Once you find the line with "thumb ip: (319, 192)" in the data below, transcribe exactly each line from there to the line with "pinky mcp: (309, 334)", inclusive, and nothing else. Drop the pictures.

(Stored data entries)
= = = =
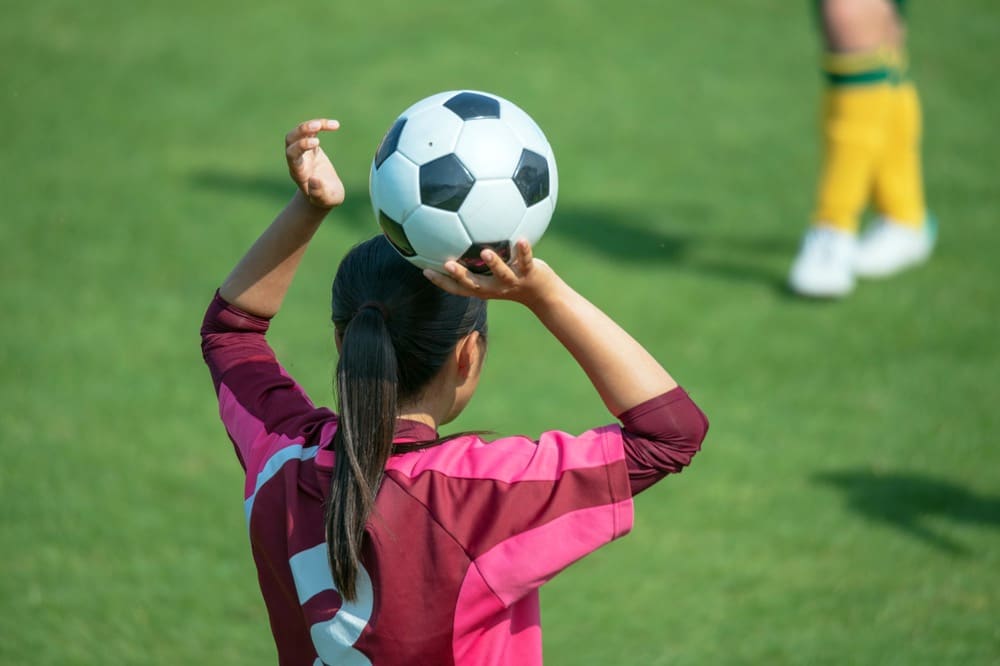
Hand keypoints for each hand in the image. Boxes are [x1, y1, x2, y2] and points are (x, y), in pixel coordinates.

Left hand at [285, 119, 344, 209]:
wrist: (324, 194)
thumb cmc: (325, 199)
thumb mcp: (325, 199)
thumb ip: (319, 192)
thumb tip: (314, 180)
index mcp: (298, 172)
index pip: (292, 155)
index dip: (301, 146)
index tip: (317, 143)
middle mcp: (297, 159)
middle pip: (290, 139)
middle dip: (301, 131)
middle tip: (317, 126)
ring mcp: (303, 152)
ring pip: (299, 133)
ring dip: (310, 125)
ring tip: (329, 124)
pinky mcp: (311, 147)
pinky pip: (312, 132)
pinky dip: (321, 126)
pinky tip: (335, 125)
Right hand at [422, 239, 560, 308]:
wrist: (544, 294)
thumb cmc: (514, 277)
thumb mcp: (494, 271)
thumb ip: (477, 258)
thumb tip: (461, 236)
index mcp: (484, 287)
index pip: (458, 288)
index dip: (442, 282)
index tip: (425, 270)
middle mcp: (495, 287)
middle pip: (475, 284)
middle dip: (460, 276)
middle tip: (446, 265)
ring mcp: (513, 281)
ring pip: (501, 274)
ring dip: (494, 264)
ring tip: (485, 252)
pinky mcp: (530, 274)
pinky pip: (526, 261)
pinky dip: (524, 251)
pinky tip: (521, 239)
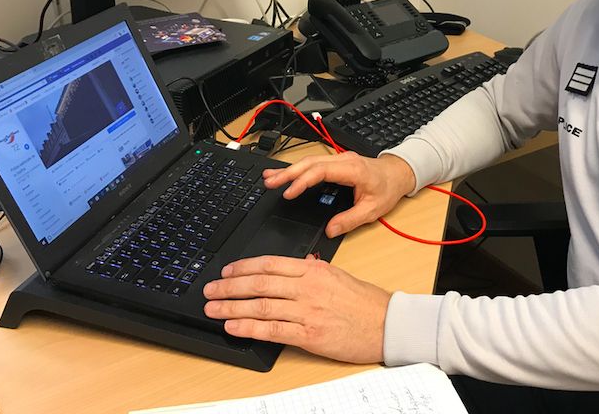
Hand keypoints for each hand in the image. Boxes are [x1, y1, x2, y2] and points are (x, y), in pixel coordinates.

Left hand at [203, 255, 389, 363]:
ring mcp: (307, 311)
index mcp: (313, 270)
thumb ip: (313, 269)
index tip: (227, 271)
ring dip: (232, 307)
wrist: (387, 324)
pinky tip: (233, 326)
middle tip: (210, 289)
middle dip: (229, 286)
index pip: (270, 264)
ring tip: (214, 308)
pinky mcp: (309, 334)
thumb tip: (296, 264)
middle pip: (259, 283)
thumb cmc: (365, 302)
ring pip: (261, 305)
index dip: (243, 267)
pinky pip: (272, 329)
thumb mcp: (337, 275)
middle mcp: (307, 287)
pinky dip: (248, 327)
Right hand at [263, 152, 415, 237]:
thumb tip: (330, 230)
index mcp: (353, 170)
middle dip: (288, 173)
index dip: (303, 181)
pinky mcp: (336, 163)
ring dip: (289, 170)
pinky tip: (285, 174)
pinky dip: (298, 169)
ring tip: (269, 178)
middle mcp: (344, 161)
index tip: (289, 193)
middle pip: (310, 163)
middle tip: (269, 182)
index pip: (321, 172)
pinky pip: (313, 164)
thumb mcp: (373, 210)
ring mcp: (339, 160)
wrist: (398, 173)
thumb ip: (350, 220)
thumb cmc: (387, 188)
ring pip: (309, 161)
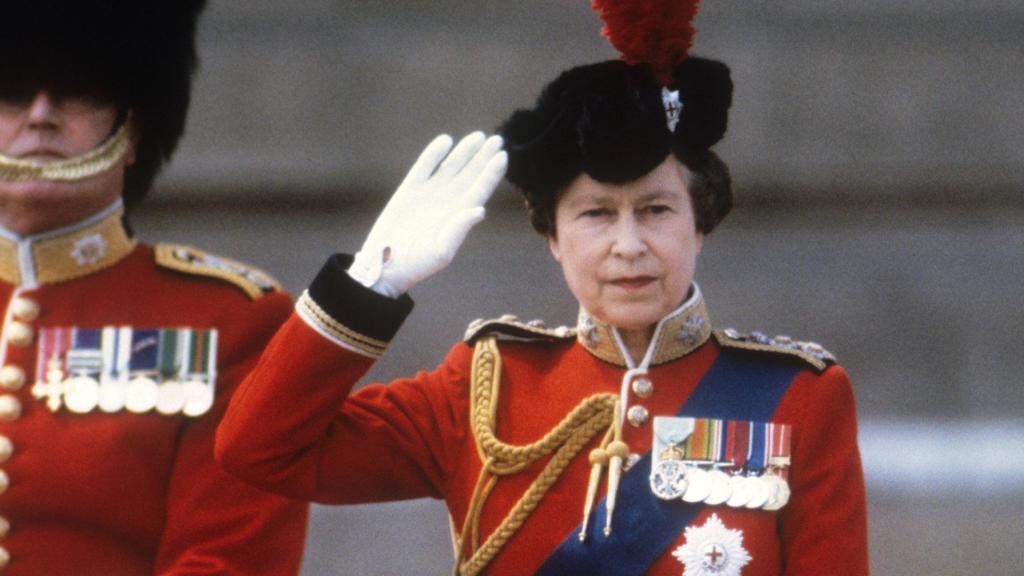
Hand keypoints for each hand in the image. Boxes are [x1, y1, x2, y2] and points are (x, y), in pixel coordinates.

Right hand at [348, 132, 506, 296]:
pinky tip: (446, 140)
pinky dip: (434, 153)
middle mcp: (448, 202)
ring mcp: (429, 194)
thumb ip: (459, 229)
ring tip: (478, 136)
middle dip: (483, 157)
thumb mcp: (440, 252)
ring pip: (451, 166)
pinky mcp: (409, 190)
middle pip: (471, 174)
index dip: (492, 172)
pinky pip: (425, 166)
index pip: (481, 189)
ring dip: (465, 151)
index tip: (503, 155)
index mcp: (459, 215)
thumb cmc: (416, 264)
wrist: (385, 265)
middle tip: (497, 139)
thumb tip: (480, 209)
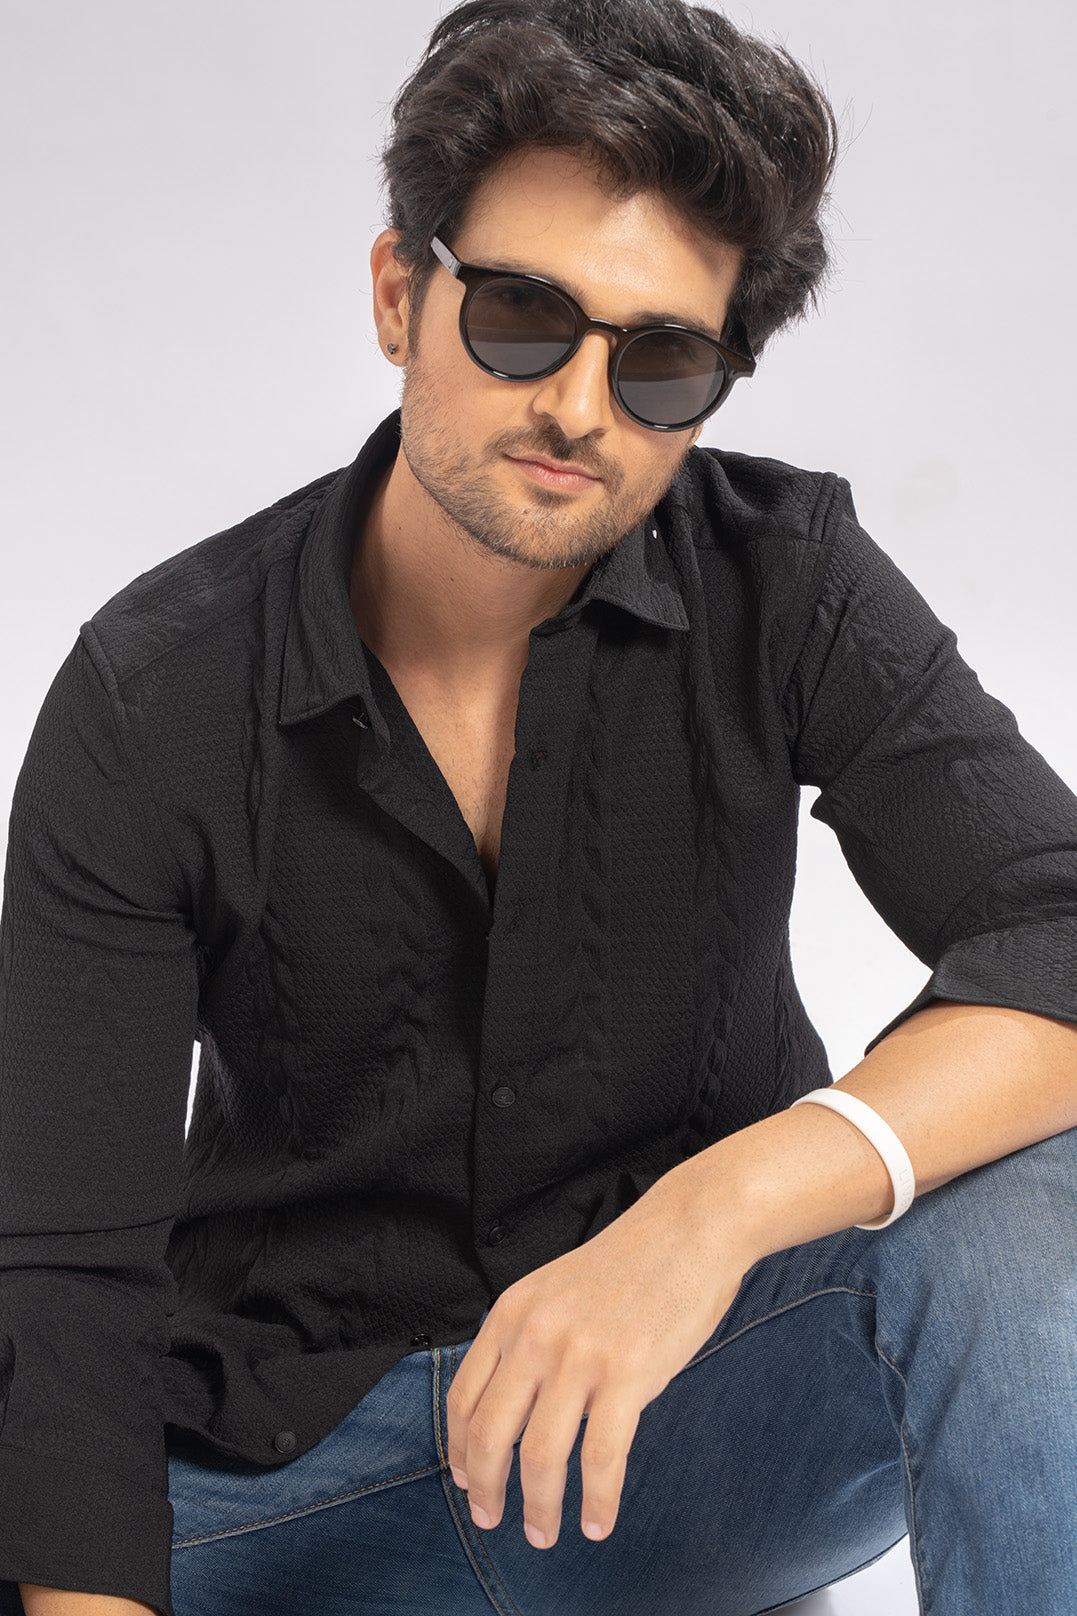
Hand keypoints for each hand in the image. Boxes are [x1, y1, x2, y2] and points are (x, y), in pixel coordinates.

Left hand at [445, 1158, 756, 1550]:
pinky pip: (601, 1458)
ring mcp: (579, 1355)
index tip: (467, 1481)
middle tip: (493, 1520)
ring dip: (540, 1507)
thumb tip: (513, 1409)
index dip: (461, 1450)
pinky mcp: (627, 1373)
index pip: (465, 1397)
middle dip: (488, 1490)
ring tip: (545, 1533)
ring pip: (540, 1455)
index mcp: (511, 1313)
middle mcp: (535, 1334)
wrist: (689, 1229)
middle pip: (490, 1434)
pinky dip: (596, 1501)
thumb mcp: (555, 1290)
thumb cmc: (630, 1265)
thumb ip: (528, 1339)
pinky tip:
= = = =
ANSWER TO THE PROBLEM:
thumb ip: (319, 192)
thumb tip: (314, 180)
index mcp: (298, 172)
index pip: (292, 155)
index dip: (301, 146)
index tip: (317, 143)
middle mcp: (297, 159)
middle pip: (290, 139)
middle dip: (301, 131)
middle tip: (317, 126)
ring mcp: (303, 152)
ring pip: (299, 133)
ring dip: (310, 125)
ring tip: (329, 124)
pinky mcp: (311, 147)
pinky pip: (312, 132)
pinky dip: (321, 126)
pinky tip: (335, 125)
Right hand at [422, 239, 560, 308]:
wrist: (544, 294)
thumb cmc: (514, 277)
thumb mcp: (494, 271)
thumb ip: (477, 258)
thumb tip: (461, 236)
index mcp: (484, 287)
index pip: (458, 288)
index dip: (442, 282)
index tip: (425, 270)
middle mcp: (495, 287)
middle pip: (475, 284)
middle dip: (460, 276)
middle tip: (446, 265)
ring mcp: (513, 281)
ring pip: (501, 274)
ring dip: (494, 264)
ring tip: (485, 252)
pinky mcp: (530, 274)
pinky pip: (526, 261)
pinky dip: (524, 251)
pinky tip: (521, 239)
Hand keypoints for each hand in the image. Boxes are [x1, y1, x2, y2] and points are (x, y), in pixel coordinates.

Left hand at [203, 255, 389, 363]:
ring mcp: (307, 311)
index mcp: (313, 270)
thumb ip: (313, 269)
index tip: (227, 271)
ring dip: (232, 307)
wrist: (387, 324)
pinky tip: (233, 326)
middle tip: (210, 289)
middle dip: (229, 286)
index pip: (270, 264)
ring tip: (214, 308)
pinky mcp: (309, 334)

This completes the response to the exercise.